WORK TASK
Transcribe the records below exactly as they appear, omitting any pictures.

DATA TO PROCESS
Content starts
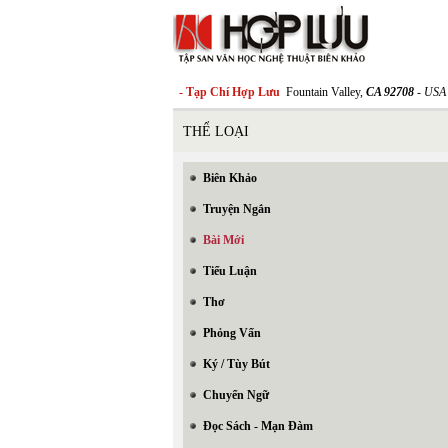
- Tạp Chí Hợp Lưu
Fountain Valley,
CA 92708
- USA
THỂ LOẠI
Biên Khảo
Truyện Ngắn
Bài Mới
Tiểu Luận
Thơ
Phỏng Vấn
Ký / Tùy Bút
Chuyển Ngữ
Đọc Sách - Mạn Đàm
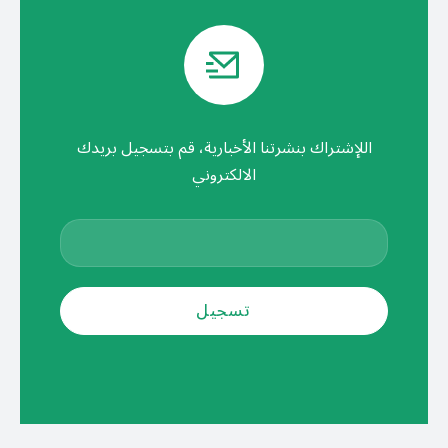
اللإشتراك بنشرتنا الأخبارية، قم بتسجيل بريدك
الالكتروني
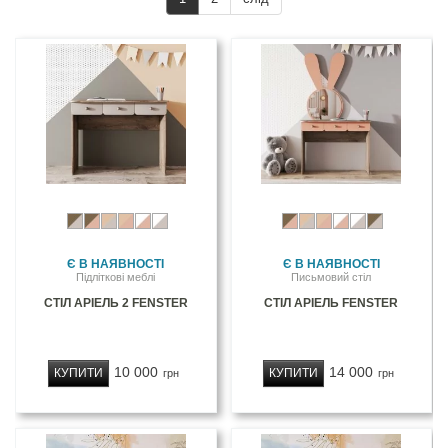
Є В НАЯВНОСТІ
Є В НАЯВНОСТІ
Підліткові меблі
Письмовий стіл
СТІЛ АРІЕЛЬ 2 FENSTER
СТІЛ АРІЕЛЬ FENSTER
10 000
14 000
КУПИТИ
КУПИТИ
грн
грн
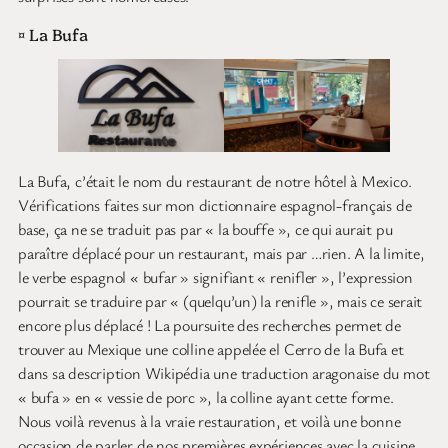
¤ La Bufa
La Bufa, c’était le nom du restaurant de notre hôtel à Mexico.
Vérifications faites sur mon dictionnaire espagnol-français de
base, ça ne se traduit pas par « la bouffe », ce qui aurait pu
paraître déplacé pour un restaurant, mais par …rien. A la limite,
le verbe espagnol « bufar » signifiant « renifler », l’expression
pourrait se traduire par « (quelqu’un) la renifle », mais ce serait
encore plus déplacé ! La poursuite des recherches permet de
trouver au Mexique une colline appelée el Cerro de la Bufa et
dans sa description Wikipédia une traduction aragonaise du mot
« bufa » en « vessie de porc », la colline ayant cette forme.
Nous voilà revenus à la vraie restauration, et voilà une bonne
occasion de parler de nos premières expériences avec la cuisine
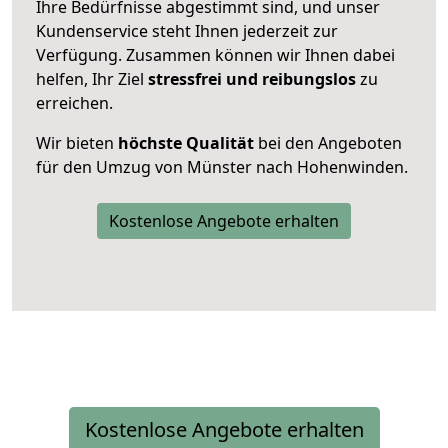
Ihre Bedürfnisse abgestimmt sind, und unser
Kundenservice steht Ihnen jederzeit zur
Verfügung. Zusammen können wir Ihnen dabei
helfen, Ihr Ziel
stressfrei und reibungslos
zu
erreichen.
Wir bieten
höchste Qualität
bei den Angeboten
für den Umzug von Münster nach Hohenwinden.
Kostenlose Angebote erhalten
Kostenlose Angebote erhalten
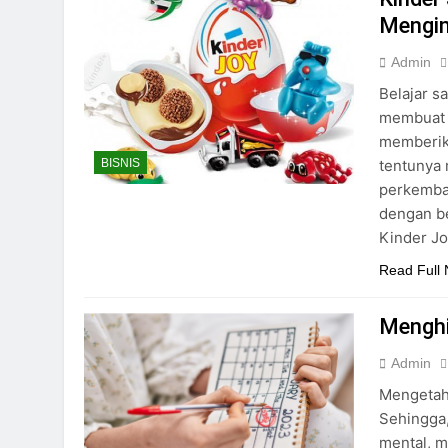
Mengin
Admin
Belajar s
membuat a
memberika
tentunya
BISNIS
perkemban
dengan b
Kinder J
Read Full
Menghi
Admin
Mengetah
Sehingga,
mental, m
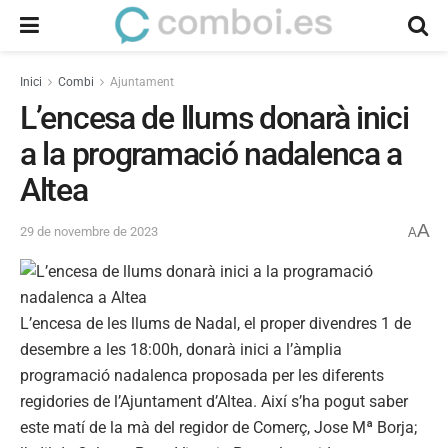
Inici
Combi
Ajuntament
L’encesa de llums donarà inici
a la programació nadalenca a
Altea
A
29 de novembre de 2023
A
L’encesa de les llums de Nadal, el proper divendres 1 de
desembre a les 18:00h, donarà inici a l’àmplia
programació nadalenca proposada per les diferents
regidories de l’Ajuntament d’Altea. Així s’ha pogut saber
este matí de la mà del regidor de Comerç, Jose Mª Borja;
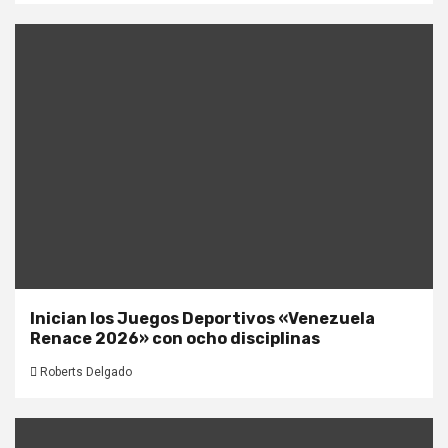
Inician los Juegos Deportivos «Venezuela
Renace 2026» con ocho disciplinas
Roberts Delgado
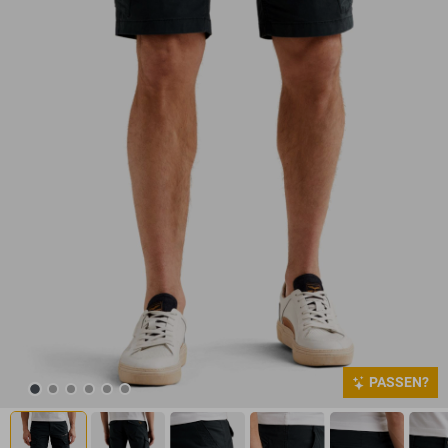
PASSEN?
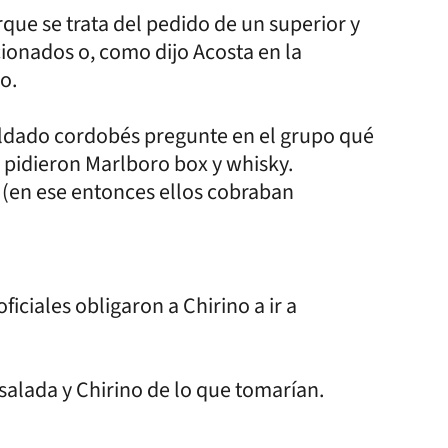
que se trata del pedido de un superior y
cionados o, como dijo Acosta en la
o.
soldado cordobés pregunte en el grupo qué
 pidieron Marlboro box y whisky.
s (en ese entonces ellos cobraban
ficiales obligaron a Chirino a ir a
salada y Chirino de lo que tomarían.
Content ends
YOUR SOLUTION
- Tạp Chí Hợp Lưu
Fountain Valley,
CA 92708
- USA
THỂ LOẠI
Biên Khảo
Truyện Ngắn
Bài Mới
Tiểu Luận
Thơ
Phỏng Vấn
Ký / Tùy Bút
Chuyển Ngữ
Đọc Sách - Mạn Đàm
اللإشتراك بنشرتنا الأخبارية، قم بتسجيل بريدك
الالكتروني
Є В НАЯВНОСТІ
Є В НАЯВНОСТІ
Підліткові меблі
Письмовий стіл
СТІЛ АРІЕЛЬ 2 FENSTER
СТІЛ АРІЕЛЬ FENSTER
10 000
14 000
КУПИТИ
КУПИТИ
грн
грн
¤ La Bufa
La Bufa, c’était le nom du restaurant de notre hôtel à Mexico.
Vérifications faites sur mon dictionnaire espagnol-français de
base, ça ne se traduit pas par « la bouffe », ce qui aurait pu
paraître déplacé pour un restaurant, mais par …rien. A la limite,
le verbe espagnol « bufar » signifiant « renifler », l’expression
pourrait se traduire par « (quelqu’un) la renifle », mais ce serait
encore plus déplacé ! La poursuite des recherches permet de
trouver au Mexique une colline appelée el Cerro de la Bufa et
dans sa description Wikipédia une traduction aragonaise du mot
« bufa » en « vessie de porc », la colline ayant cette forme.
Nous voilà revenus à la vraie restauration, et voilà une bonne
occasion de parler de nos premières expériences avec la cuisine
Ihre Bedürfnisse abgestimmt sind, und unser
Kundenservice steht Ihnen jederzeit zur
Verfügung. Zusammen können wir Ihnen dabei
helfen, Ihr Ziel
stressfrei und reibungslos
zu
erreichen.
Wir bieten
höchste Qualität
bei den Angeboten
für den Umzug von Münster nach Hohenwinden.
Kostenlose Angebote erhalten
Kostenlose Angebote erhalten
Mengin
Admin
Belajar s
membuat a
memberika
tentunya
BISNIS
perkemban
dengan b
Kinder J
Read Full
Menghi
Admin
Mengetah
Sehingga,
mental, m
Inici
Combi
Ajuntament
L’encesa de llums donarà inici
a la programació nadalenca a
Altea
A
29 de novembre de 2023
A
L’encesa de les llums de Nadal, el proper divendres 1 de
desembre a les 18:00h, donarà inici a l’àmplia
programació nadalenca proposada per les diferents
regidories de l’Ajuntament d’Altea. Així s’ha pogut saber
este matí de la mà del regidor de Comerç, Jose Mª Borja;
Inician los Juegos Deportivos «Venezuela
Renace 2026» con ocho disciplinas
Roberts Delgado
PASSEN?
que se trata del pedido de un superior y
cionados o, como dijo Acosta en la
o.
soldado cordobés pregunte en el grupo qué
 pidieron Marlboro box y whisky.
s (en ese entonces ellos cobraban
ficiales obligaron a Chirino a ir a
salada y Chirino de lo que tomarían.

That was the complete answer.